Skip to content

v0.4.0 — Phase 2: TritonAttentionImpl subclass + TQGPUCache

Choose a tag to compare

@wizzense wizzense released this 28 Mar 07:13
· 29 commits to main since this release

What's New

Phase 2 vLLM backend — complete rewrite of the attention implementation.

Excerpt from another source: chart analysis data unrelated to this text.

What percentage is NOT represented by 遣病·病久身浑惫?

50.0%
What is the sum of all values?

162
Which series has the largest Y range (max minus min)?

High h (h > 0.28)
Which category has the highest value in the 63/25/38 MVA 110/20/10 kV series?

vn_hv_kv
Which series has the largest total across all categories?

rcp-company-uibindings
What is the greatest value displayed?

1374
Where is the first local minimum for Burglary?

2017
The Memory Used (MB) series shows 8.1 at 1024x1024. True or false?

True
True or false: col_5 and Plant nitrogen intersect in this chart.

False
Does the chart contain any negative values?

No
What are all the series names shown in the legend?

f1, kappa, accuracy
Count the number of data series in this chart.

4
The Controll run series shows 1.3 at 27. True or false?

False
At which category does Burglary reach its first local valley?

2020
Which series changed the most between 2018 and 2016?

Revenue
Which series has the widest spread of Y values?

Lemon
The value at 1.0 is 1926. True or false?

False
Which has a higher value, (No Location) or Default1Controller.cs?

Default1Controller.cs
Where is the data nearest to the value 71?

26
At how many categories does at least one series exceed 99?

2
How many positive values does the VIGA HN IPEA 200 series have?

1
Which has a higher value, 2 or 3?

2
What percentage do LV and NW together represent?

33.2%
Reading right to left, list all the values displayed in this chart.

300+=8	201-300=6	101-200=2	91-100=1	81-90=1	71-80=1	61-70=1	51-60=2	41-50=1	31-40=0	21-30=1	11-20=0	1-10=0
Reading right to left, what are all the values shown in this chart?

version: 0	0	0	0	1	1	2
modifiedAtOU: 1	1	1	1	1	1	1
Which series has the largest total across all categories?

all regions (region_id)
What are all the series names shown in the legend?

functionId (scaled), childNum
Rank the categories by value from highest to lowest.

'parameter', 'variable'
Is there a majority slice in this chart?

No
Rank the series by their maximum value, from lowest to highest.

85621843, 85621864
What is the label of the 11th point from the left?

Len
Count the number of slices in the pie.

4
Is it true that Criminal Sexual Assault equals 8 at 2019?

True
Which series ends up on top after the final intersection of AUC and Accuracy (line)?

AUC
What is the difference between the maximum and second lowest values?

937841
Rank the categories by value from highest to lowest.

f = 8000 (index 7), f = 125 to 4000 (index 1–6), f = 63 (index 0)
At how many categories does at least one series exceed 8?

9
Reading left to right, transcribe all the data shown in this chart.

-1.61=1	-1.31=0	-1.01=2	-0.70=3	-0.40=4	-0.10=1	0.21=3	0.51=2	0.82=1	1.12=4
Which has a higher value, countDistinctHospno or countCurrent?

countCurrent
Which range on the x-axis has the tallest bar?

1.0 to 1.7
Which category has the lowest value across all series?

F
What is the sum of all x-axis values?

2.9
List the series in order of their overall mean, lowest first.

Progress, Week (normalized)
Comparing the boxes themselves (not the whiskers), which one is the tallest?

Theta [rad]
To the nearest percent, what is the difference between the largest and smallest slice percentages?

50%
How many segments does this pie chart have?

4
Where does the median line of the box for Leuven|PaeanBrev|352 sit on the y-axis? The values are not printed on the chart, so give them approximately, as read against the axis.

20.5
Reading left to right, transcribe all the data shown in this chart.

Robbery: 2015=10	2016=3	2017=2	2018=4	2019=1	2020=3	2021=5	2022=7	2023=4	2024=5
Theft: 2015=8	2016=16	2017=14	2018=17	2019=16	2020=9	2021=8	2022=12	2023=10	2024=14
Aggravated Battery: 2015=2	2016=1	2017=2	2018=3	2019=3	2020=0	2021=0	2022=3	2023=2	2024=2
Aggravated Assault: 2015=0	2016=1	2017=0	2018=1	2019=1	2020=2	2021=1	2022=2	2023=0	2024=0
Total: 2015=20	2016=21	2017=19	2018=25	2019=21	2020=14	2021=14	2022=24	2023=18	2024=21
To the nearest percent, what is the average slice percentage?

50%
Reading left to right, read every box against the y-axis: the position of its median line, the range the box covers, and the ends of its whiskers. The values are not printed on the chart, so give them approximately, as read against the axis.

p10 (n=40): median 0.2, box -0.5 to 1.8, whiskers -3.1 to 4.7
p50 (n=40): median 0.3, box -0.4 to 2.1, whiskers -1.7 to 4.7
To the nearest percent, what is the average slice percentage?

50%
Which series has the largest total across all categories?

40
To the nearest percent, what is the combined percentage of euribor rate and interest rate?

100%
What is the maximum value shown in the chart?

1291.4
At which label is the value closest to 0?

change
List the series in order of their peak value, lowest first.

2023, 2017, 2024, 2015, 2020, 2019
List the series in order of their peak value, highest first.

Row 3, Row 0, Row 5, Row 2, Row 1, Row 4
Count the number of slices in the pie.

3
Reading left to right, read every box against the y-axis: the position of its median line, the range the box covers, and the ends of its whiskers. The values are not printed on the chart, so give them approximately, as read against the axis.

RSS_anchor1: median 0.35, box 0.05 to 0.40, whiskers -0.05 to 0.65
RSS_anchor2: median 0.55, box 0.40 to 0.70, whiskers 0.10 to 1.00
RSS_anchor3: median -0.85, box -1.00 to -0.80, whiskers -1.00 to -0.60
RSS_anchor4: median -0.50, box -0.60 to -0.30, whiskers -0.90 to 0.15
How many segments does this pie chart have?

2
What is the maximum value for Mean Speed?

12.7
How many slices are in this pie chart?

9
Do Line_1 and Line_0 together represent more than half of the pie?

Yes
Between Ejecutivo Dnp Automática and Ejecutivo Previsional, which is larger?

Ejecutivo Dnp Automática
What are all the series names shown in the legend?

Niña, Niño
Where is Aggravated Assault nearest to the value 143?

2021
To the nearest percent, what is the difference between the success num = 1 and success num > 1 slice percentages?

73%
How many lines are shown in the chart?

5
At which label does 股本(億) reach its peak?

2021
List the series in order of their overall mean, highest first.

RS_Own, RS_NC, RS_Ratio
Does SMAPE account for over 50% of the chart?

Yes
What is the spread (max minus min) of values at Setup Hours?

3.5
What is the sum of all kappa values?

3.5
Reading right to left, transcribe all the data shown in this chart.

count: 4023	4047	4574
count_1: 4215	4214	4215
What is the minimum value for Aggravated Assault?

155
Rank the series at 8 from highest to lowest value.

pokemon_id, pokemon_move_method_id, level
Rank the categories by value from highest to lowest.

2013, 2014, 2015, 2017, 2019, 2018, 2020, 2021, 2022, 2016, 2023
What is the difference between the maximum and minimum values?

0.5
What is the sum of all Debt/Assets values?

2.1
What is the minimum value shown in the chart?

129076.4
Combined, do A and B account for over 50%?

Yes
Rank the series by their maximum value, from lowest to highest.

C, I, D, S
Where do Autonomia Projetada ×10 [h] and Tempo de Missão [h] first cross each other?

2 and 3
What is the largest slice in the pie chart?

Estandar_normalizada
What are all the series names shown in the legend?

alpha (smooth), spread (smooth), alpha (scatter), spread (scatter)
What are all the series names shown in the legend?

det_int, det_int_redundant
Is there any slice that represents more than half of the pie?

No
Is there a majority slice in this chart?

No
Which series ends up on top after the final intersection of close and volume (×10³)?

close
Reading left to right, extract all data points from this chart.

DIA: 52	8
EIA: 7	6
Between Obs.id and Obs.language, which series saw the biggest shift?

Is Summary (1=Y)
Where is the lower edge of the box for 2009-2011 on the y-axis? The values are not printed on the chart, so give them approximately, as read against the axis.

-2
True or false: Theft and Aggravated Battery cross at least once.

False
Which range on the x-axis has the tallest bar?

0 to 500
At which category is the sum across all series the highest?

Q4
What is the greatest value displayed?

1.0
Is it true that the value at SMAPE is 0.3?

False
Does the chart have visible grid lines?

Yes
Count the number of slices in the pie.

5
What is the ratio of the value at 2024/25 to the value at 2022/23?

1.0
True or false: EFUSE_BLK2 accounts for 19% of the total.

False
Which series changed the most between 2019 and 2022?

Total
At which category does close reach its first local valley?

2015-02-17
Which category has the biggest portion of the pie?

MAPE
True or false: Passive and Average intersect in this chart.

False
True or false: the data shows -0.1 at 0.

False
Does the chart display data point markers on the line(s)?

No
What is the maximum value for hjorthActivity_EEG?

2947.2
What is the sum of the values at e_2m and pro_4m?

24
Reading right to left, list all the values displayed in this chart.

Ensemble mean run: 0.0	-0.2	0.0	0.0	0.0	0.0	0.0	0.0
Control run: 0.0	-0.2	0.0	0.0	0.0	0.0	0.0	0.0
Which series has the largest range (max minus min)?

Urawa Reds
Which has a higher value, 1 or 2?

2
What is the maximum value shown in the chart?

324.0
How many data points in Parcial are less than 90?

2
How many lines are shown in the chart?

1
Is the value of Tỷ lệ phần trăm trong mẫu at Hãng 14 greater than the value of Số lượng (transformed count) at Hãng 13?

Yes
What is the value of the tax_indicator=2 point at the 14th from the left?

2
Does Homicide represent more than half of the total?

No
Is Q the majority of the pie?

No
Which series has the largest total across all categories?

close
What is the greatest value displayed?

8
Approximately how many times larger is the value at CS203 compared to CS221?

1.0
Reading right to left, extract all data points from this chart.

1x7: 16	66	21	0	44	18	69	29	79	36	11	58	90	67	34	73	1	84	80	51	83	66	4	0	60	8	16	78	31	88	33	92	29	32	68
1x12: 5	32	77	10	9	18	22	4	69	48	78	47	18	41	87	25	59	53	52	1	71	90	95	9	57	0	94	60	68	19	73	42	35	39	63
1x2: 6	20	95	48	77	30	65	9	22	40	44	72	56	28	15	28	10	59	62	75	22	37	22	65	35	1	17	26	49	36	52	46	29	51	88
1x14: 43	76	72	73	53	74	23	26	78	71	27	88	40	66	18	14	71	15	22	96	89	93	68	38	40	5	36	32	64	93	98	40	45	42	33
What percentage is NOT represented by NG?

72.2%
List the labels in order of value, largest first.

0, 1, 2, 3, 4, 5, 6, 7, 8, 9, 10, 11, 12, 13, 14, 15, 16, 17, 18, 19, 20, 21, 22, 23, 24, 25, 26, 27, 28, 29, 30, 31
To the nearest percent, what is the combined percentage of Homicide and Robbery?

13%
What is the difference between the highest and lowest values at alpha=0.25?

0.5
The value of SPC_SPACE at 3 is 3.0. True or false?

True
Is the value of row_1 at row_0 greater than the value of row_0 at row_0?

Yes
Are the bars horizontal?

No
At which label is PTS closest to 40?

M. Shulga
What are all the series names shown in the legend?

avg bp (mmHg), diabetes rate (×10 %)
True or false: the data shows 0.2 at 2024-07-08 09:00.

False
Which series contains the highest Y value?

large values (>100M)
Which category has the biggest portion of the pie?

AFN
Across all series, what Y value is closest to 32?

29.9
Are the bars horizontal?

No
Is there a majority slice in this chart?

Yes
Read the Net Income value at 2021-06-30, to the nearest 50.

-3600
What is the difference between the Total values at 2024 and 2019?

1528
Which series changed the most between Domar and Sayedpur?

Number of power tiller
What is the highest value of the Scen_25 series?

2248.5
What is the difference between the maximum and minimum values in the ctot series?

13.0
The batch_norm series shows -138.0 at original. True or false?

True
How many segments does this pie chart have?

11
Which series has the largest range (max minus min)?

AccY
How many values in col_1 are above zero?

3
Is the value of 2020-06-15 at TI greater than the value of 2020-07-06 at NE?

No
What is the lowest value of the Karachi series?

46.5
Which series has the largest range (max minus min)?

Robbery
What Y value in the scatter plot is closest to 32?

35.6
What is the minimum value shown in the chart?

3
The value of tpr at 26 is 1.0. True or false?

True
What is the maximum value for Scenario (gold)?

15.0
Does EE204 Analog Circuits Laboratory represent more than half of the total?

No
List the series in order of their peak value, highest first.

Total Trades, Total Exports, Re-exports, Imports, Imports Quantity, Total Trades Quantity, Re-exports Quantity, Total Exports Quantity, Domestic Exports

Backend (turboquant.vllm.backend)

  • TurboQuantImpl now subclasses TritonAttentionImpl — standard attention path is identical to TRITON_ATTN (zero risk)
  • TQ encode runs after each forward pass, never blocks attention
  • Lazy class creation via module __getattr__ — zero circular imports during sitecustomize
  • accept_output_buffer = True for proper vLLM output pre-allocation
  • supported_kv_cache_dtypes includes fp8_e4m3/fp8_e5m2
  • get_kv_cache_shape() implemented for V1 engine

GPU Cache (turboquant.vllm.cache)

  • TQGPUCache: GPU-resident TQ-compressed KV storage with DDR5 cold tier
  • spill_blocks() / warm_blocks() for VRAM ↔ DDR5 transfer
  • WSL2-safe pin_memory detection (avoids segfault in Docker on WSL2)

Activation

vllm serve model --attention-backend CUSTOM --enforce-eager

Env vars: AITHER_TQ_BITS=4, AITHER_TQ_FUSED=1

Note

--enforce-eager is required — vLLM's torch.compile pipeline doesn't support @torch.compiler.disable graph breaks in custom attention impls yet. The Triton attention kernels themselves are still fully compiled as custom ops.